Durch Vergleiche mit Daten anderer Wissenschaftler stießen Sebastian Menze und seine Kollegen auf die vertikalen Wanderungen des Zooplanktons. Diese kleinen Krebstiere sind die Hauptnahrung des antarktischen Zwergwals. Nachts steigen sie aus den Tiefen an die Oberfläche.
"Und das passt halt zeitlich und räumlich genau mit diesem Rhythmus den wir bei den Minkewalen hören."
Wenn das Plankton nachts an der Oberfläche ist, rufen die Wale mehr. Wieso das so ist, wissen die Wissenschaftler aber noch nicht genau.

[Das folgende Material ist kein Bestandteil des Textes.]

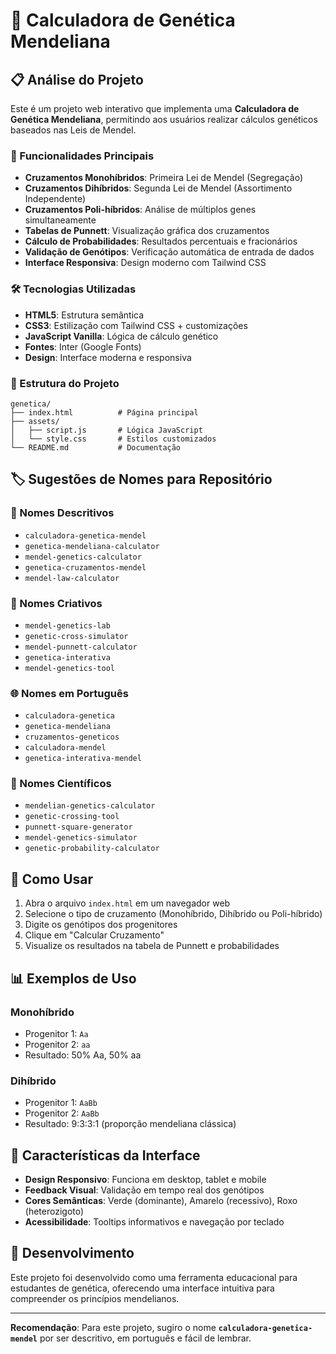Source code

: # 🧬 Calculadora de Genética Mendeliana

## 📋 Análise do Projeto

Este é um projeto web interativo que implementa uma **Calculadora de Genética Mendeliana**, permitindo aos usuários realizar cálculos genéticos baseados nas Leis de Mendel.

### 🎯 Funcionalidades Principais

- **Cruzamentos Monohíbridos**: Primeira Lei de Mendel (Segregação)
- **Cruzamentos Dihíbridos**: Segunda Lei de Mendel (Assortimento Independente)
- **Cruzamentos Poli-híbridos**: Análise de múltiplos genes simultaneamente
- **Tabelas de Punnett**: Visualização gráfica dos cruzamentos
- **Cálculo de Probabilidades**: Resultados percentuais e fracionários
- **Validação de Genótipos**: Verificação automática de entrada de dados
- **Interface Responsiva**: Design moderno com Tailwind CSS

### 🛠️ Tecnologias Utilizadas

- **HTML5**: Estrutura semântica
- **CSS3**: Estilização com Tailwind CSS + customizações
- **JavaScript Vanilla**: Lógica de cálculo genético
- **Fontes**: Inter (Google Fonts)
- **Design**: Interface moderna e responsiva

### 📁 Estrutura do Projeto

```
genetica/
├── index.html          # Página principal
├── assets/
│   ├── script.js       # Lógica JavaScript
│   └── style.css       # Estilos customizados
└── README.md           # Documentação
```

## 🏷️ Sugestões de Nomes para Repositório

### 🎯 Nomes Descritivos

- `calculadora-genetica-mendel`
- `genetica-mendeliana-calculator`
- `mendel-genetics-calculator`
- `genetica-cruzamentos-mendel`
- `mendel-law-calculator`

### 🧬 Nomes Criativos

- `mendel-genetics-lab`
- `genetic-cross-simulator`
- `mendel-punnett-calculator`
- `genetica-interativa`
- `mendel-genetics-tool`

### 🌐 Nomes em Português

- `calculadora-genetica`
- `genetica-mendeliana`
- `cruzamentos-geneticos`
- `calculadora-mendel`
- `genetica-interativa-mendel`

### 🔬 Nomes Científicos

- `mendelian-genetics-calculator`
- `genetic-crossing-tool`
- `punnett-square-generator`
- `mendel-genetics-simulator`
- `genetic-probability-calculator`

## 🚀 Como Usar

1. Abra o arquivo `index.html` em um navegador web
2. Selecione o tipo de cruzamento (Monohíbrido, Dihíbrido ou Poli-híbrido)
3. Digite os genótipos dos progenitores
4. Clique em "Calcular Cruzamento"
5. Visualize os resultados na tabela de Punnett e probabilidades

## 📊 Exemplos de Uso

### Monohíbrido

- Progenitor 1: `Aa`
- Progenitor 2: `aa`
- Resultado: 50% Aa, 50% aa

### Dihíbrido

- Progenitor 1: `AaBb`
- Progenitor 2: `AaBb`
- Resultado: 9:3:3:1 (proporção mendeliana clássica)

## 🎨 Características da Interface

- **Design Responsivo**: Funciona em desktop, tablet e mobile
- **Feedback Visual**: Validação em tempo real dos genótipos
- **Cores Semânticas**: Verde (dominante), Amarelo (recessivo), Roxo (heterozigoto)
- **Acessibilidade**: Tooltips informativos e navegação por teclado

## 🔧 Desenvolvimento

Este projeto foi desenvolvido como uma ferramenta educacional para estudantes de genética, oferecendo uma interface intuitiva para compreender os princípios mendelianos.

---

**Recomendação**: Para este projeto, sugiro o nome **`calculadora-genetica-mendel`** por ser descritivo, em português e fácil de lembrar.
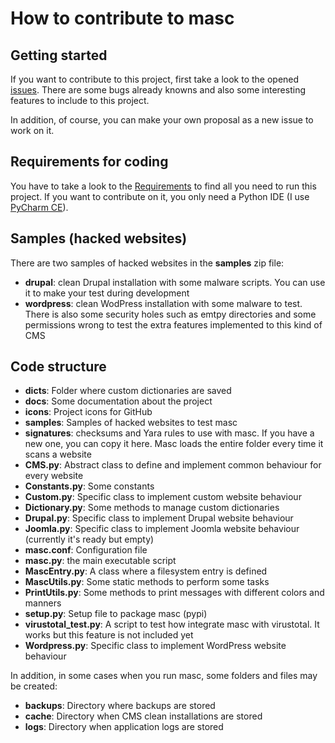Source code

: # How to contribute to masc

## Getting started

If you want to contribute to this project, first take a look to the opened [issues](https://github.com/sfaci/masc/issues).
There are some bugs already knowns and also some interesting features to include to this project.

In addition, of course, you can make your own proposal as a new issue to work on it. 

## Requirements for coding

You have to take a look to the [Requirements](https://github.com/sfaci/masc#requirements) to find all you need to 
run this project. If you want to contribute on it, you only need a Python IDE (I use [PyCharm CE](https://www.jetbrains.com/pycharm/)).

## Samples (hacked websites)

There are two samples of hacked websites in the **samples** zip file:

 * **drupal**: clean Drupal installation with some malware scripts. You can use it to make 
 your test during development
 * **wordpress**: clean WodPress installation with some malware to test. There is also some security holes such as
 emtpy directories and some permissions wrong to test the extra features implemented to this kind of CMS

## Code structure

* **dicts**: Folder where custom dictionaries are saved
* **docs**: Some documentation about the project
* **icons**: Project icons for GitHub
* **samples**: Samples of hacked websites to test masc
* **signatures**: checksums and Yara rules to use with masc. If you have a new one, you can copy it here. Masc loads the entire folder every time it scans a website
* **CMS.py**: Abstract class to define and implement common behaviour for every website
* **Constants.py**: Some constants
* **Custom.py**: Specific class to implement custom website behaviour
* **Dictionary.py**: Some methods to manage custom dictionaries
* **Drupal.py**: Specific class to implement Drupal website behaviour
* **Joomla.py**: Specific class to implement Joomla website behaviour (currently it's ready but empty)
* **masc.conf**: Configuration file
* **masc.py**: the main executable script
* **MascEntry.py**: A class where a filesystem entry is defined
* **MascUtils.py**: Some static methods to perform some tasks
* **PrintUtils.py**: Some methods to print messages with different colors and manners
* **setup.py**: Setup file to package masc (pypi)
* **virustotal_test.py**: A script to test how integrate masc with virustotal. It works but this feature is not included yet
* **Wordpress.py**: Specific class to implement WordPress website behaviour

In addition, in some cases when you run masc, some folders and files may be created:

* **backups**: Directory where backups are stored
* **cache**: Directory when CMS clean installations are stored 
* **logs**: Directory when application logs are stored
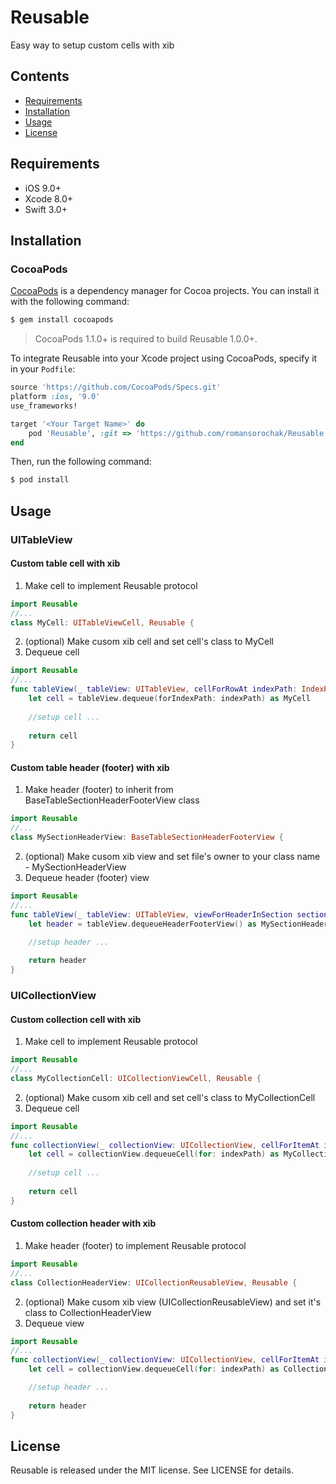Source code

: # Reusable
Easy way to setup custom cells with xib

## Contents
- [Requirements](#requirements)
- [Installation](#installation)
- [Usage](#usage)
- [License](#license)

## Requirements

- iOS 9.0+
- Xcode 8.0+
- Swift 3.0+

## Installation

### CocoaPods

[CocoaPods](http://cocoapods.org) is a dependency manager for Cocoa projects. You can install it with the following command:

```bash
$ gem install cocoapods
```

> CocoaPods 1.1.0+ is required to build Reusable 1.0.0+.

To integrate Reusable into your Xcode project using CocoaPods, specify it in your `Podfile`:

```ruby
source 'https://github.com/CocoaPods/Specs.git'
platform :ios, '9.0'
use_frameworks!

target '<Your Target Name>' do
    pod 'Reusable', :git => 'https://github.com/romansorochak/Reusable.git', :tag => '1.0.0'
end
```

Then, run the following command:

```bash
$ pod install
```

## Usage

### UITableView
#### Custom table cell with xib
1) Make cell to implement Reusable protocol
```swift
import Reusable
//...
class MyCell: UITableViewCell, Reusable {
```
2) (optional) Make cusom xib cell and set cell's class to MyCell
3) Dequeue cell
```swift
import Reusable
//...
func tableView(_ tableView: UITableView, cellForRowAt indexPath: IndexPath) -> UITableViewCell {
    let cell = tableView.dequeue(forIndexPath: indexPath) as MyCell
    
    //setup cell ...
    
    return cell    
}
```
#### Custom table header (footer) with xib
1) Make header (footer) to inherit from BaseTableSectionHeaderFooterView class
```swift
import Reusable
//...
class MySectionHeaderView: BaseTableSectionHeaderFooterView {
```
2) (optional) Make cusom xib view and set file's owner to your class name - MySectionHeaderView
3) Dequeue header (footer) view 
```swift
import Reusable
//...
func tableView(_ tableView: UITableView, viewForHeaderInSection section: Int) -> UIView? {
    let header = tableView.dequeueHeaderFooterView() as MySectionHeaderView

    //setup header ...
    
    return header
}
```

### UICollectionView
#### Custom collection cell with xib
1) Make cell to implement Reusable protocol
```swift
import Reusable
//...
class MyCollectionCell: UICollectionViewCell, Reusable {
```
2) (optional) Make cusom xib cell and set cell's class to MyCollectionCell
3) Dequeue cell
```swift
import Reusable
//...
func collectionView(_ collectionView: UICollectionView, cellForItemAt indexPath: IndexPath) -> UICollectionViewCell {
    let cell = collectionView.dequeueCell(for: indexPath) as MyCollectionCell
    
    //setup cell ...
    
    return cell    
}
```
#### Custom collection header with xib
1) Make header (footer) to implement Reusable protocol
```swift
import Reusable
//...
class CollectionHeaderView: UICollectionReusableView, Reusable {
```
2) (optional) Make cusom xib view (UICollectionReusableView) and set it's class to CollectionHeaderView
3) Dequeue view 
```swift
import Reusable
//...
func collectionView(_ collectionView: UICollectionView, cellForItemAt indexPath: IndexPath) -> UICollectionViewCell {
    let cell = collectionView.dequeueCell(for: indexPath) as CollectionHeaderView

    //setup header ...
    
    return header
}
```

## License

Reusable is released under the MIT license. See LICENSE for details.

Vielleicht haben die Wale durch das reichhaltige Nahrungsangebot mehr Energie für die Rufe, vielleicht wollen sie paarungswillige Partner anlocken. Sebastian Menze hofft, dass man in Zukunft diese Fragen beantworten kann.
"Es sind jetzt noch deutlich mehr Geräte da unten verankert. Da wird in den nächsten Jahren sicherlich noch einiges an interessanten Ergebnissen kommen."
Bis es soweit ist, sind die Aufnahmen aber schon ein guter Referenzwert dafür, wie ein weitgehend unberührter Ozean klingen kann.
(*) Anm. d. Red.: In der Transkription des O-Tons war an dieser Stelle irrtümlich von "Adsorption" die Rede, richtig ist aber der Begriff "Absorption".